It was also in New Paltz where Adir met former Wood Brothers drummer Jed Kosiner, his partner in the psych-folk outfit Fairweather Friends, a duo that could just as easily assemble as a ragtag, ad hoc collective and deliver ecstatic performances of Adir’s sturdy and deceptively savvy folk epics. Fairweather Friends released the well-received These Years on the Boat on Salvation and hit the road, from which Adir has never quite fully landed. Stints followed in various European cities, Los Angeles and finally Tel-Aviv, where Adir met the acquaintance of a young producer named Tom Elbaz, who would have an enormous influence on the dramatic, coherently layered sound of Oceanside Cities.
For all its complicated, multi-city birth story, Oceanside Cities is anything but a casual freak-folk travelogue; it is indie-orchestral, dynamic in its arcs, epic in its song forms and its flourish-filled arrangements, as Adir fully realizes the balance of confessional folk intimacy and broad pop ambition that his writing has always hinted at. In its blend, it is as easy to hear his love of the seminal guitar rock of Pavement and Built to Spill as it is to hear his parents’ extensive folk collection and his delight in buoyantly tuneful British Invasion pop.
Crowd-sourced, self-actualized and defiantly indie in the lost sense of that word, Oceanside Cities was on Adir’s own Dinky Pops Records on November 6.
Ghettoblaster caught up with Adir Cohen to discuss the record and this is what he told us.
When did you begin writing the material for Oceanside Cities?
The material for Oceanside Cities (with the exception of the last song) was written in my time traveling and living in various locations after graduating college. Of the many songs written in those few years, these are the ones I selected.
Which of the songs on the LP is most different from your original concept for the song?
The song “Creature” most certainly turned out different than I had originally envisioned. I went into it with the idea of an acoustic guitar and vocals and by the time we were done there was no acoustic or rhythm guitar left in the song at all.
“Buyer’s Instinct” has some really interesting lyrics. What the song’s about? Is it simply fearing the inevitably of death?
I think it’s more about the acknowledgement of the inevitability of death, less about fearing it. The song looks into this capitalistic nature we have all come to feed on… this buyer’s instinct that tells us that nothing is ever enough or satisfactory. We spend so much time wrapped up in these stifling emotions that before we know it 20 years flew by and we don’t know what happened to the time or who we have become. It’s a very positive thing to think about and acknowledge. Time flies, so you may as well try and better yourself.
You always seem to find yourself around breaking bands. Might you be the good luck charm for all these bands (Porches., Titus Andronicus, Real Estate, etc) making it? And if so, who’s next?

#### [Stated goal 1]
Output the part of the Adir Cohen interview from "For all its" to "material for Oceanside Cities?", word for word.
#### [Stated goal 2]
Write the next part of the Adir Cohen interview, picking up right after its last line.

#### [Material supplied]
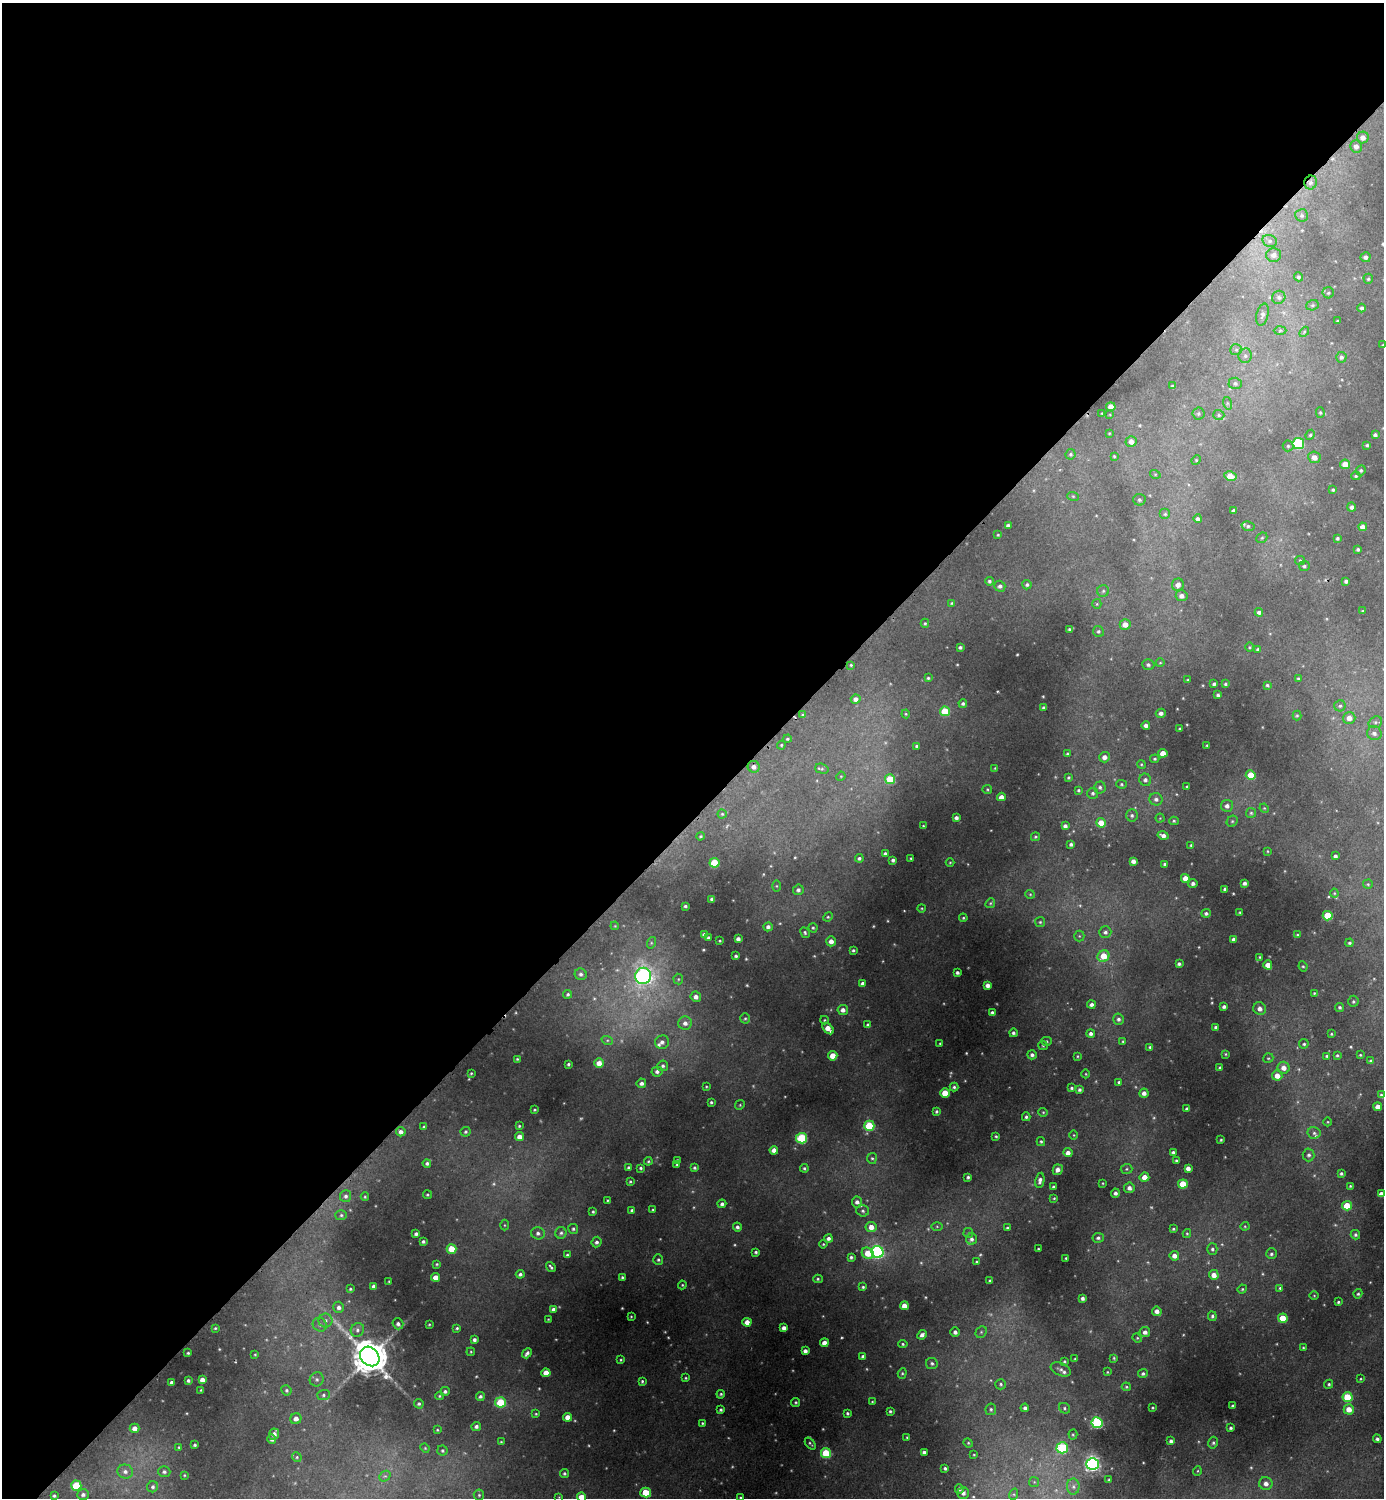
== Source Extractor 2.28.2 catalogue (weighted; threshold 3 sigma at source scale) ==
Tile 2 of 4 x 4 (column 2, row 1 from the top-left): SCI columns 1546-2927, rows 4496-5991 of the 5996 x 5997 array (HDU 1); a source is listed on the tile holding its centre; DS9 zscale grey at full resolution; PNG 1386 x 1500 px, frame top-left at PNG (2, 3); each listed source drawn as its Kron ellipse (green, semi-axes under 4 px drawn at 4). Shown black and unused: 55% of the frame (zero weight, under 2 of 3 exposures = <1% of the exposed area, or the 3 px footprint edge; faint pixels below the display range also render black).
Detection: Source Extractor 2.28.2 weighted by HDU 2 'WHT'; one run over the whole footprint, this tile lists its part. Background 0.0503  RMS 0.0059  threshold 0.0264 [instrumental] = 3 sigma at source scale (4.5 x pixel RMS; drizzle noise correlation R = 1.50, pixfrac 1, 0.05/0.05 arcsec/px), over >= 5 px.
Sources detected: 535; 11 too faint to see at this stretch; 2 cosmic-ray / hot-pixel residue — neither listed nor drawn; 7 inside a brighter listed object's ellipse — not listed separately; of the other 515, all 500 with FLUX_AUTO >= 0.441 (the completeness limit of this list) listed and drawn (15 fainter detections not listed), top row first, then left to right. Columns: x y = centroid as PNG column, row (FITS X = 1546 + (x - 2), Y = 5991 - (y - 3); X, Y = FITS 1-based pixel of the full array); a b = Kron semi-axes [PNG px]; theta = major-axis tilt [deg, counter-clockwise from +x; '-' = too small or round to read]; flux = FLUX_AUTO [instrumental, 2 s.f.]
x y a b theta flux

#### [Final answer 1]
For all its complicated, multi-city birth story, Oceanside Cities is anything but a casual freak-folk travelogue; it is indie-orchestral, dynamic in its arcs, epic in its song forms and its flourish-filled arrangements, as Adir fully realizes the balance of confessional folk intimacy and broad pop ambition that his writing has always hinted at. In its blend, it is as easy to hear his love of the seminal guitar rock of Pavement and Built to Spill as it is to hear his parents’ extensive folk collection and his delight in buoyantly tuneful British Invasion pop.
Crowd-sourced, self-actualized and defiantly indie in the lost sense of that word, Oceanside Cities was on Adir’s own Dinky Pops Records on November 6.
Ghettoblaster caught up with Adir Cohen to discuss the record and this is what he told us.
When did you begin writing the material for Oceanside Cities?

#### [Final answer 2]
I would most definitely call it good luck with regard to where I grew up and went to college but I am certainly not a charm for any of those incredibly talented acts. I was lucky enough to grow up playing music in an awesome music scene that gave birth to some amazing bands. The guys in Real Estate and Titus were older than me by a couple of years and I really looked up to the them. They were a huge inspiration to me and my best friends Cameron (drummer of Porches) when we started playing music. Choosing to go to college in New Paltz and help build a scene there was also cosmically good luck and helped me work with and meet some really amazing bands that inspired me.
Being close to the SUNY Purchase scene, through Cameron, also introduced me to that whole insanely talented crew of people (Porches, LVL UP, Sheer Mag, and more). Were all in each other’s life for one reason or another… I just got to be a part of a few very special scenes of people. As for who is next? Wow – so much great music coming out. My New Paltz buddies What Moon Things are doing really great and I think only good things are coming there way. Cameron’s new band is unbelievable – never heard such raw catchy songs in my life.
You’ve just returned from playing shows in the Middle East. Any plans to tour the states?
I did just get back and now living in this amazing DIY show space/community in Brooklyn called David Blaine’s the Steakhouse with some really excellent people. I have several shows coming up in Brooklyn and NYC (listed below) with some amazing other bands and I plan to do a short tour south in December.
(Visit Adir L.C. here:
http://adirlc.com
https://www.facebook.com/AdirLCmusic
https://instagram.com/adirlc
Catch him live here:
11.17 • The Rock Shop (Brooklyn, NY)
11.20 • The Tiger Lounge w/ Downies, Normal Person (Williamsburg, NY)
12.02 • Shea Stadium w/ Downies (Brooklyn, NY)
12.17 • Rock Shop (Brooklyn, NY))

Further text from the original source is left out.